Work request => Straight copy, no pictures: transcribe each entry as it stands.

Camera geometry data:
——————————

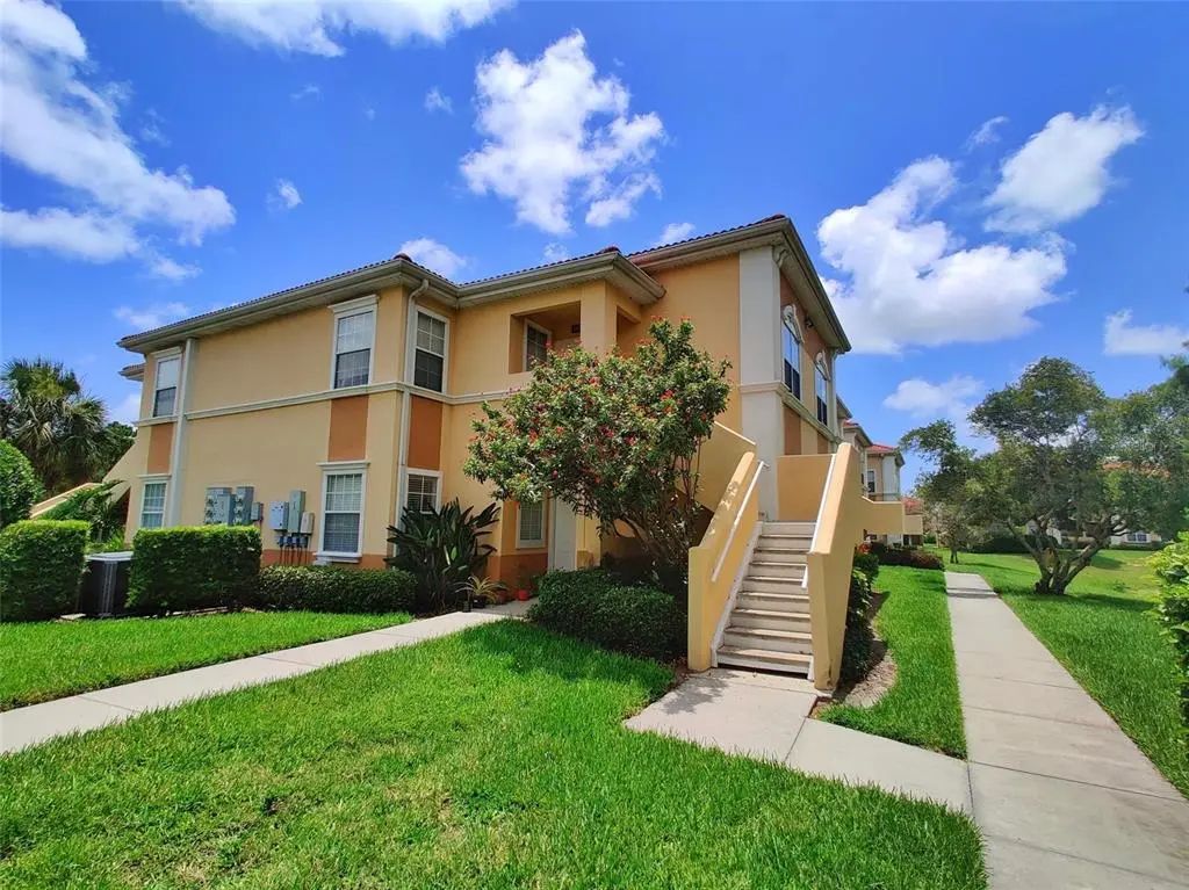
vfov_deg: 89.9
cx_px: 594
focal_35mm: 13
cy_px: 445
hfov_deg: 106.2
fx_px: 446
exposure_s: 1/1868
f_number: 2.2
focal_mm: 2.25
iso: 125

——————————

Solution to this exercise =>
vfov_deg: 89.9
cx_px: 594
focal_35mm: 13
cy_px: 445
hfov_deg: 106.2
fx_px: 446
exposure_s: 1/1868
f_number: 2.2
focal_mm: 2.25
iso: 125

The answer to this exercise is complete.